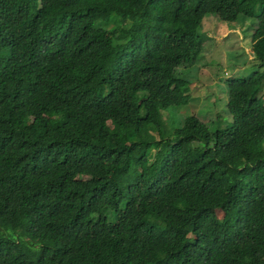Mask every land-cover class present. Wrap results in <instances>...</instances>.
Segmentation results:
<instances>
[{
  "label": "trees",
  "instance_id": "trees-1",
  "mask_svg": "<svg viewBox=\"0 0 264 264\" xmlns=\"http://www.w3.org/2000/svg\"><path fill=\"white\" fill-rule=\"evenodd\" d=\"M207 16L252 24L213 129ZM263 90L264 0H0V264H264Z\"/></svg>",
  "mask_w": 264,
  "mask_h": 264
},
{
  "label": "rangeland",
  "instance_id": "rangeland-1",
  "mask_svg": "<svg viewBox=\"0 0 264 264\" xmlns=\"http://www.w3.org/2000/svg\"><path fill=\"white\" fill-rule=\"evenodd\" d=\"M208 19L210 21H206ZM203 22L202 31L205 32L206 38L202 52L195 62V69L191 71L193 75L189 83L183 87L192 101L176 108L173 113L176 120L186 114H193L213 129L216 125L213 120L216 117L220 119L218 126L229 120L225 107L224 79L228 76H244L249 69L245 63L251 56V23L249 20H238L228 26L224 22L215 21L211 16L205 17ZM261 95L264 98V90ZM163 117L169 122L172 115L165 113Z\"/></svg>",
  "mask_w": 264,
  "mask_h": 264
},
{
  "label": "clouds",
  "instance_id": "clouds-1",
  "mask_svg": "<svg viewBox=\"0 0 264 264\" xmlns=\"http://www.w3.org/2000/svg\"><path fill=\"white\" fill-rule=\"evenodd\" d=\"M5 237H8L7 235H5ZM9 239L13 240V241H18V240H23L24 242L27 243V247L33 252V253H36V254H39L41 251H42V247H43V244L41 243H29L27 242V239L26 237L21 233V232H17L15 230V227H14V235L12 237H8ZM34 245H37L38 246V250H33L31 248V246H34Z\"/></svg>",
  "mask_w": 264,
  "mask_h": 264
}]
</instances>
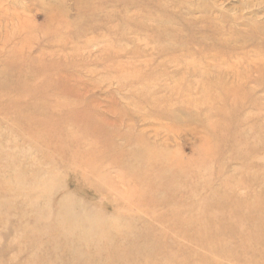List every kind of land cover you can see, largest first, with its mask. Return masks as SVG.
<instances>
[{
  "label": "rangeland",
  "instance_id": "1",
  "mask_svg": "<svg viewBox=\"0 0 264 264\" xmlns=\"http://www.w3.org/2000/svg\"><path fill=\"white\" fill-rule=\"evenodd\" d=\"M0 264H264V0H0Z\"/></svg>",
  "mask_w": 264,
  "mask_h": 264
}]
</instances>
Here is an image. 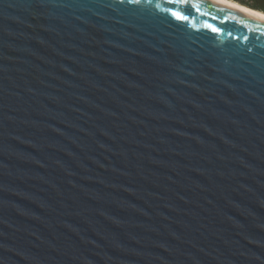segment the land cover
I'll list each match as a JSON object with an SVG mask.
<instances>
[{
  "label": "water",
  "instance_id": "water-1",
  "mask_svg": "<svg viewBox=\"0 0 264 264\" xmlns=\"http://www.w3.org/2000/svg\"><path fill=\"white\" fill-rule=\"evenodd\" d=\"M0 264H264V21L0 0Z\"/></svg>",
  "mask_w": 264,
  "mask_h": 264
},
{
  "label": "snow or ice",
  "instance_id": "snow-or-ice-1",
  "mask_svg": "<svg viewBox=\"0 0 264 264\" xmlns=\"http://www.w3.org/2000/svg\"><path fill=\"white\" fill-rule=\"evenodd\" d=\"M125 2V0H121V3ZM167 4H178V5H187L189 0H165ZM127 3L129 4H141V3H152V0H127ZM157 7H160V4L156 5ZM195 6V5H193ZM173 18L177 19L178 21L181 22H190V17L188 15L183 14L182 11H177L175 9H167L166 10ZM197 11L199 9L197 8ZM203 14V13H201ZM215 19V17H213ZM206 28L210 29L213 33L220 34L221 30L218 28L213 27L212 25H205ZM231 35V33H229ZM245 40L248 39L247 36L244 37Z\"/></svg>",
  "mask_w": 264,
  "mask_h": 264
},
{
  "label": "bare ground",
  "instance_id": "bare-ground-1",
  "mask_svg": "<svg viewBox=\"0 0 264 264\" xmlns=\"http://www.w3.org/2000/svg\"><path fill=\"white\" fill-rule=\"evenodd\" d=\"M214 1L229 5L231 7H234L237 10H240V11L246 13V14H249V15H251V16L257 18V19H260V20L264 21V13H262V12L250 9V8H248L246 6L240 5V4H238V3L234 2V1H231V0H214Z\"/></svg>",
  "mask_w": 264,
  "mask_h": 264
},
{
  "label": "trees",
  "instance_id": "trees-1",
  "mask_svg": "<svg viewBox=\"0 0 264 264\" xmlns=\"http://www.w3.org/2000/svg\"><path fill=\"white\" fill-rule=\"evenodd\" d=\"M250 9L264 13V0H231Z\"/></svg>",
  "mask_w": 264,
  "mask_h": 264
}]
</instances>
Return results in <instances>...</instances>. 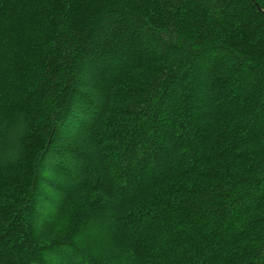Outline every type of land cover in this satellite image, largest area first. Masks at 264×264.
Instances as JSON below:
<instances>
[{"label": "trees", "instance_id": "obj_1", "mask_svg": "<svg viewBox=\"0 0 264 264\" xmlns=\"http://www.w3.org/2000/svg\"><path fill=\"white\" fill-rule=\"evenodd\" d=\"M0 264H264V0H0Z\"/></svg>", "mask_w": 264, "mask_h": 264}]
</instances>
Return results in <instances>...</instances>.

→ Required work
Pull out each line of the data above that contains the string "ground", and copy those lines in full.

→ Response below
  "label": "bare ground",
  "instance_id": "bare-ground-1",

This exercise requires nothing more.